When it comes to menswear, leather outfits are always in vogue. Being the most preferred casual look, leather outfits mean some extra work for the designers. Bajaj said “It is easy to experiment with silhouettes in clothing fabrics, whereas it’s difficult to do the same with leather, as it’s a stiff fabric. Leather is mostly used in jackets, other than trims. Specially the way leather falls, and its weight is different from other fabrics.”
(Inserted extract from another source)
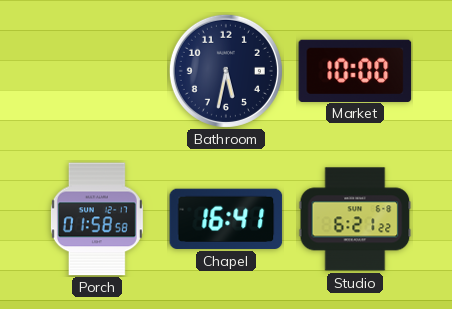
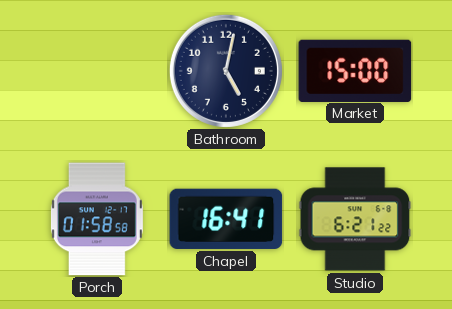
Bathroom: 5:32 -> 5:02
Market: 10:00 -> 15:00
For designers willing to experiment with fabrics, technology plays a key role. “Technology is important, as everyone is updated with the latest collections by their favourite brands. Today, consumers are pretty fashion-forward as social media plays a vital role in enhancing their horizon in the sphere of fashion. Fashion designer Karl Lagerfeld, Chanel’s creative director, has experimented with partially 3D-printed pieces and runway shows that simulate a rocket launch, showing his passion for tech. In recent past others like Burberry and Ralf Lauren have exhibited holographic runways shows.”

The recent collection of Bajaj is titled Katan, a Japanese-inspired line. During an interaction with Guardian 20, he spoke about this collection. “As one may notice it is inspired from Japanese samurai, street-wear, art and culture. It is all about the cuts, colours and the print graphics and embroideries. We have some blackened jewel shades along with some highlight colours like citrine. Aiming to create a sporty edge to what is essentially a story ideal for the smart looks of party-wear,” he said.

The collection is categorised in two phases. “The upcoming collection is a phase two of Katana… The colour palette for the line ranges from shades of grey and blue to citrine green and red, keeping in mind the sensibilities of the new age man who is both young and attentive,” he added.

The designer always works on chic classics with an Indian touch that goes well for the wedding season as well, and he said that he is always open for experimenting in different dimensions.

Talking about the long -term goals for his brand, Bajaj said “The main aim is to make the consumer understand our product better, along with making them recognise the significance of the cut, fabric and design in men’s fashion. Since in menswear there is a very thin line which is being pushed slowly worldwide. So we will go with the flow, for being successful commercially too.”